* **WRITTEN TASK**:
Keep the wording of every entry exactly as it is while leaving the pictures out of your copy.

Difference listings
# # # #
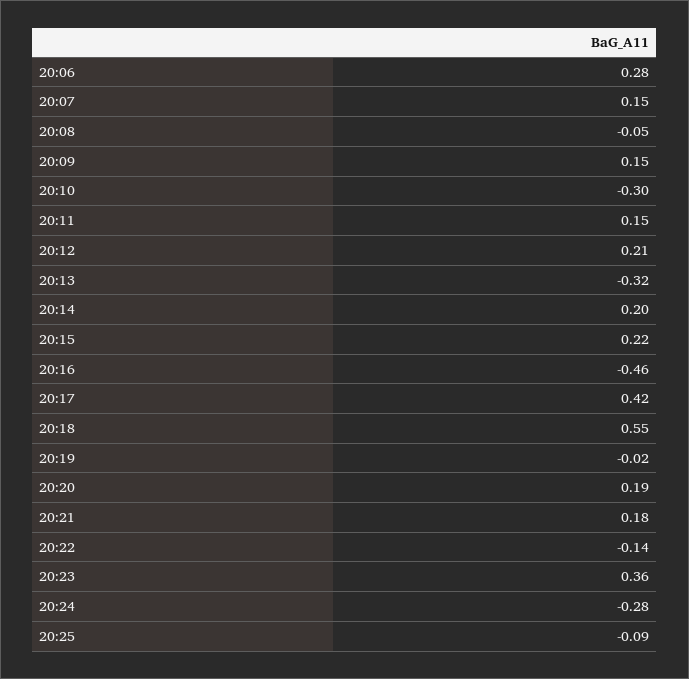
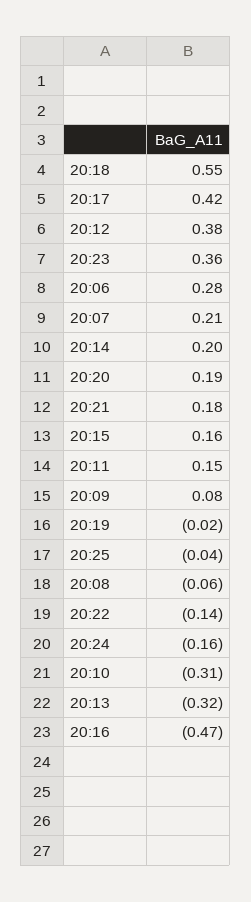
  {
    "20:06": 0.28,
-   "20:07": 0.15,
+   "20:07": 0.21,
-   "20:08": -0.05,
+   "20:08": -0.06,
-   "20:09": 0.15,
+   "20:09": 0.08,
-   "20:10": -0.3,
+   "20:10": -0.31,
    "20:11": 0.15,
-   "20:12": 0.21,
+   "20:12": 0.38,
    "20:13": -0.32,
    "20:14": 0.2,
-   "20:15": 0.22,
+   "20:15": 0.16,
-   "20:16": -0.46,
+   "20:16": -0.47,
    "20:17": 0.42,
    "20:18": 0.55,
    "20:19": -0.02,
    "20:20": 0.19,
    "20:21": 0.18,
    "20:22": -0.14,
    "20:23": 0.36,
-   "20:24": -0.28,
+   "20:24": -0.16,
-   "20:25": -0.09
+   "20:25": -0.04
  }

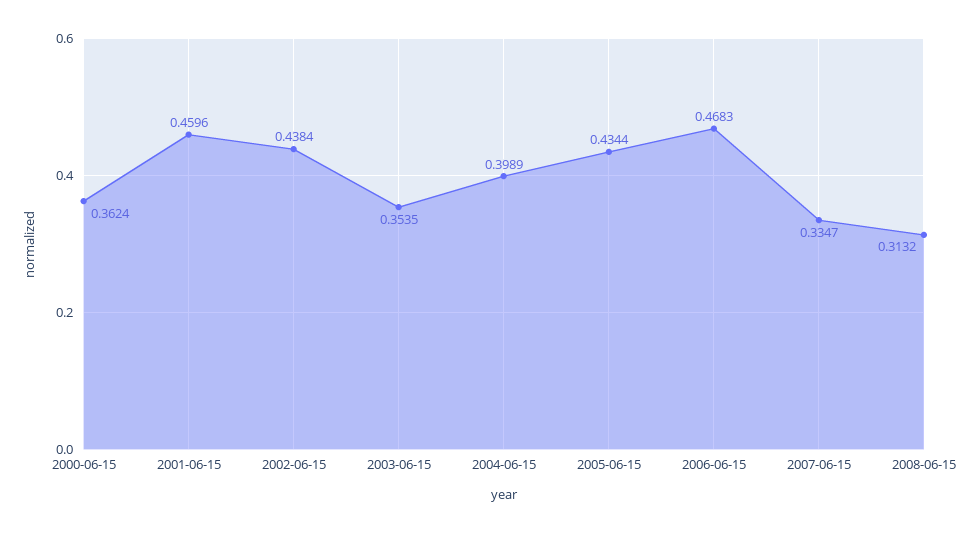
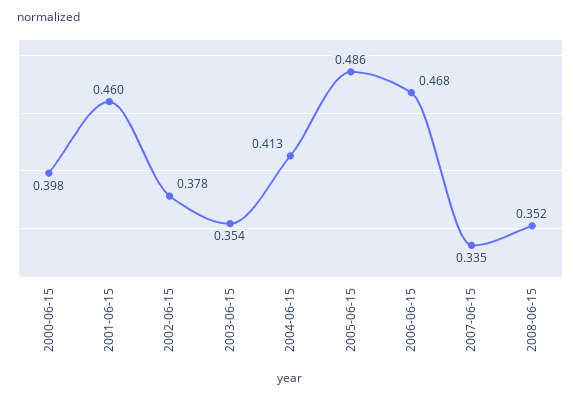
  {
-   "2000-06-15": 0.3624,
+   "2000-06-15": 0.398,
    "2001-06-15": 0.4596,
-   "2002-06-15": 0.4384,
+   "2002-06-15": 0.378,
    "2003-06-15": 0.3535,
-   "2004-06-15": 0.3989,
+   "2004-06-15": 0.413,
-   "2005-06-15": 0.4344,
+   "2005-06-15": 0.486,
    "2006-06-15": 0.4683,
    "2007-06-15": 0.3347,
-   "2008-06-15": 0.3132
+   "2008-06-15": 0.352
  }

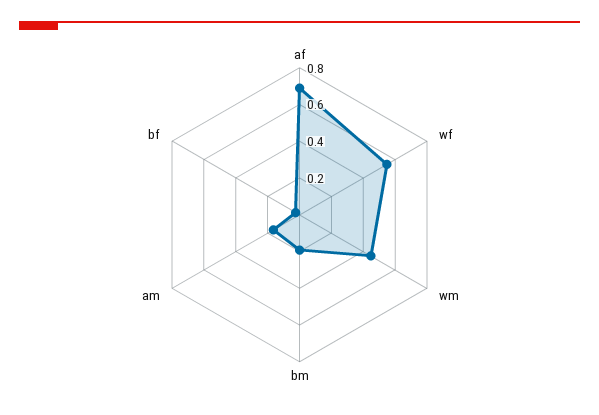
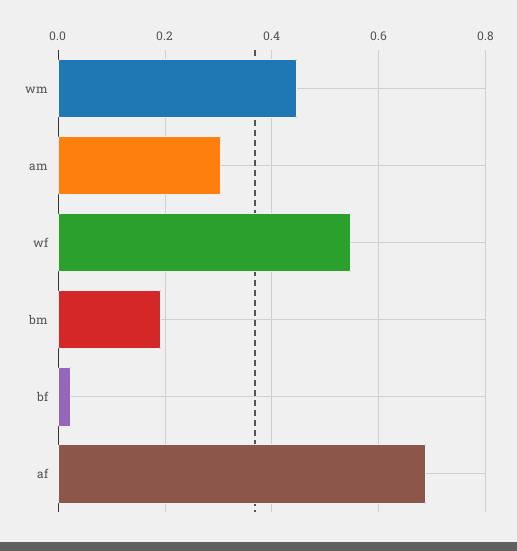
  {
    "af": 0.68,
    "wf": 0.54,
    "wm": 0.44,
    "bm": 0.2,
-   "am": 0.15,
+   "am": 0.3,
    "bf": 0.02
  }

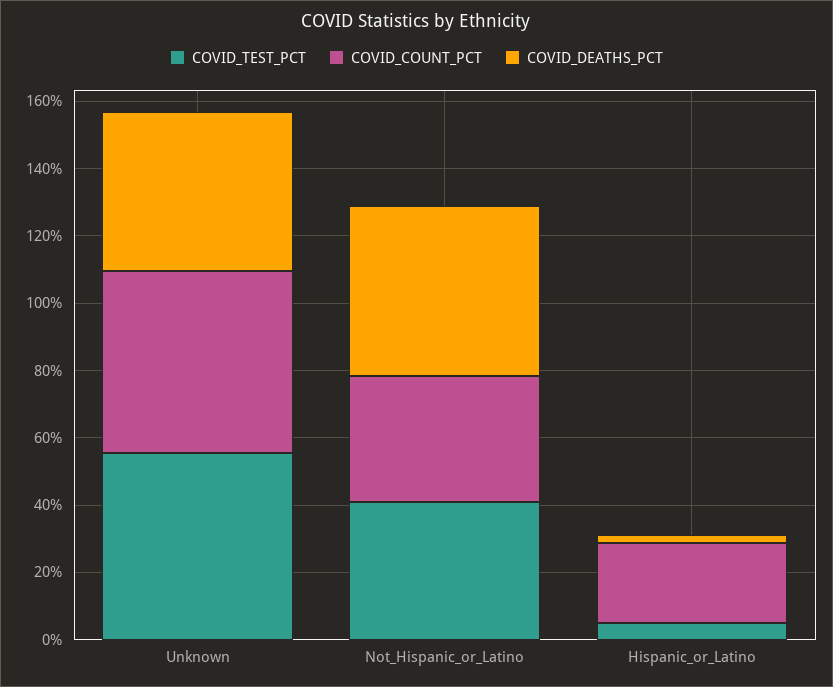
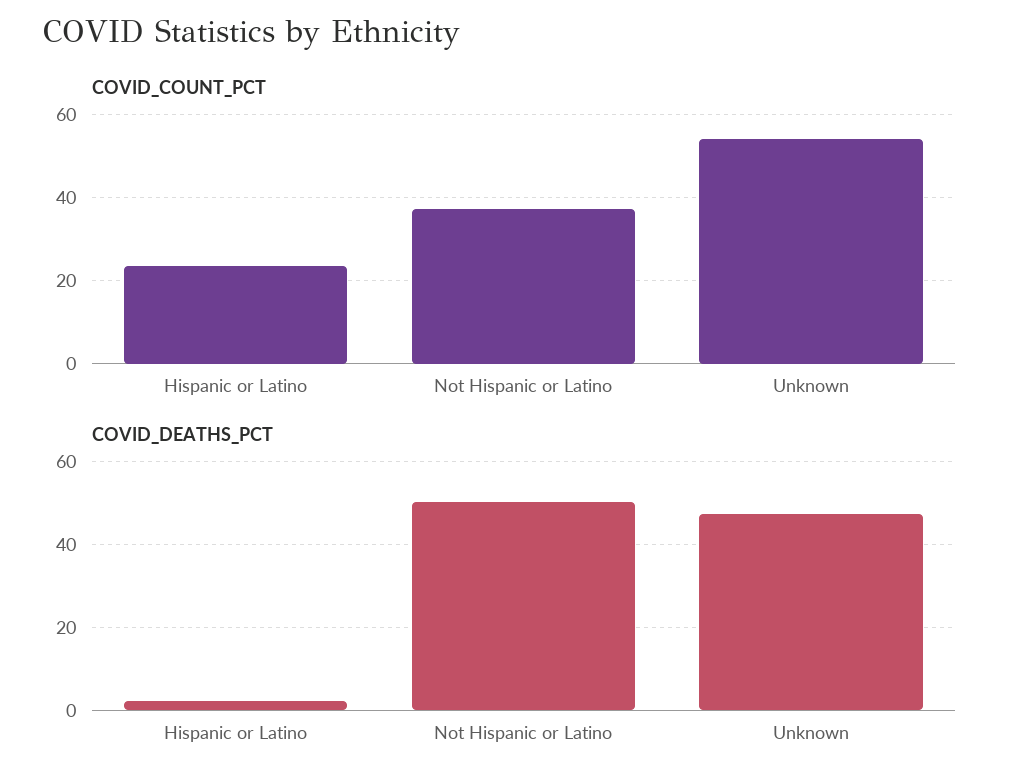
  {
-   "COVID_TEST_PCT": {
-     "Unknown": 55,
-     "Not_Hispanic_or_Latino": 40,
-     "Hispanic_or_Latino": 5
-   },
    "COVID_COUNT_PCT": {
      "Unknown": 54,
      "Not_Hispanic_or_Latino": 38,
      "Hispanic_or_Latino": 24
    },
    "COVID_DEATHS_PCT": {
      "Unknown": 48,
      "Not_Hispanic_or_Latino": 50,
      "Hispanic_or_Latino": 2
    }
  }

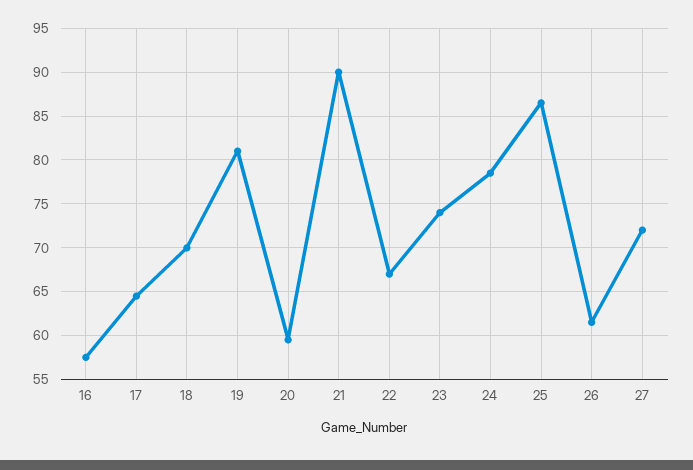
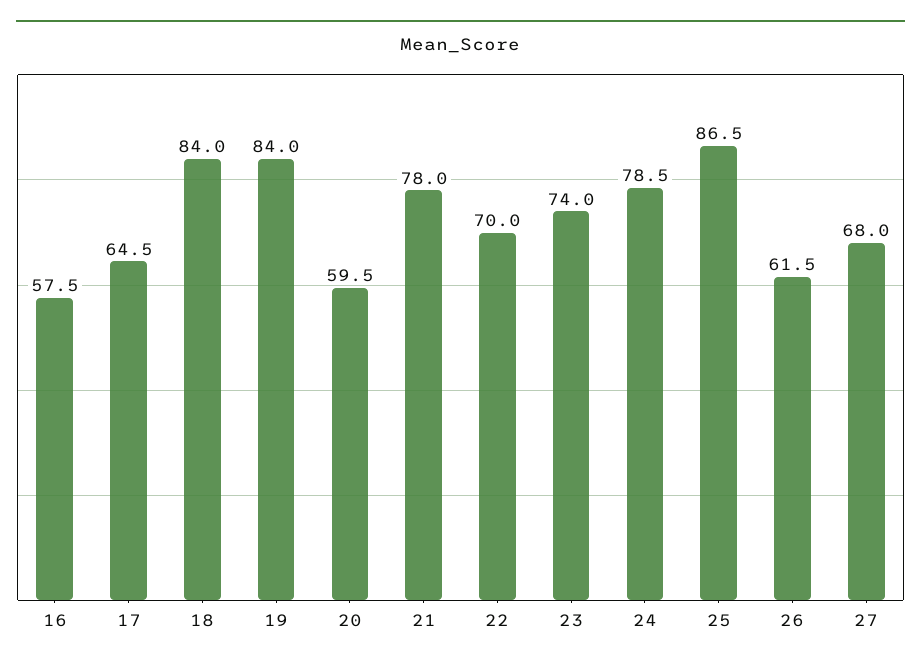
  {
    "16": 57.5,
    "17": 64.5,
-   "18": 70,
+   "18": 84,
-   "19": 81,
+   "19": 84,
    "20": 59.5,
-   "21": 90,
+   "21": 78,
-   "22": 67,
+   "22": 70,
    "23": 74,
    "24": 78.5,
    "25": 86.5,
    "26": 61.5,
-   "27": 72
+   "27": 68
  }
# # # #
* **YOUR RESPONSE**:
  {
    "20:06": 0.28,
-   "20:07": 0.15,
+   "20:07": 0.21,
-   "20:08": -0.05,
+   "20:08": -0.06,
-   "20:09": 0.15,
+   "20:09": 0.08,
-   "20:10": -0.3,
+   "20:10": -0.31,
    "20:11": 0.15,
-   "20:12": 0.21,
+   "20:12": 0.38,
    "20:13": -0.32,
    "20:14": 0.2,
-   "20:15": 0.22,
+   "20:15": 0.16,
-   "20:16": -0.46,
+   "20:16": -0.47,
    "20:17": 0.42,
    "20:18": 0.55,
    "20:19": -0.02,
    "20:20": 0.19,
    "20:21": 0.18,
    "20:22": -0.14,
    "20:23": 0.36,
-   "20:24": -0.28,
+   "20:24": -0.16,
-   "20:25": -0.09
+   "20:25": -0.04
  }

  {
-   "2000-06-15": 0.3624,
+   "2000-06-15": 0.398,
    "2001-06-15": 0.4596,
-   "2002-06-15": 0.4384,
+   "2002-06-15": 0.378,
    "2003-06-15": 0.3535,
-   "2004-06-15": 0.3989,
+   "2004-06-15": 0.413,
-   "2005-06-15": 0.4344,
+   "2005-06-15": 0.486,
    "2006-06-15": 0.4683,
    "2007-06-15": 0.3347,
-   "2008-06-15": 0.3132
+   "2008-06-15": 0.352
  }

  {
    "af": 0.68,
    "wf": 0.54,
    "wm": 0.44,
    "bm": 0.2,
-   "am": 0.15,
+   "am": 0.3,
    "bf": 0.02
  }

  {
-   "COVID_TEST_PCT": {
-     "Unknown": 55,
-     "Not_Hispanic_or_Latino": 40,
-     "Hispanic_or_Latino": 5
-   },
    "COVID_COUNT_PCT": {
      "Unknown": 54,
      "Not_Hispanic_or_Latino": 38,
      "Hispanic_or_Latino": 24
    },
    "COVID_DEATHS_PCT": {
      "Unknown": 48,
      "Not_Hispanic_or_Latino": 50,
      "Hispanic_or_Latino": 2
    }
  }

  {
    "16": 57.5,
    "17": 64.5,
-   "18": 70,
+   "18": 84,
-   "19": 81,
+   "19": 84,
    "20": 59.5,
-   "21": 90,
+   "21": 78,
-   "22": 67,
+   "22": 70,
    "23": 74,
    "24": 78.5,
    "25": 86.5,
    "26": 61.5,
-   "27": 72
+   "27": 68
  }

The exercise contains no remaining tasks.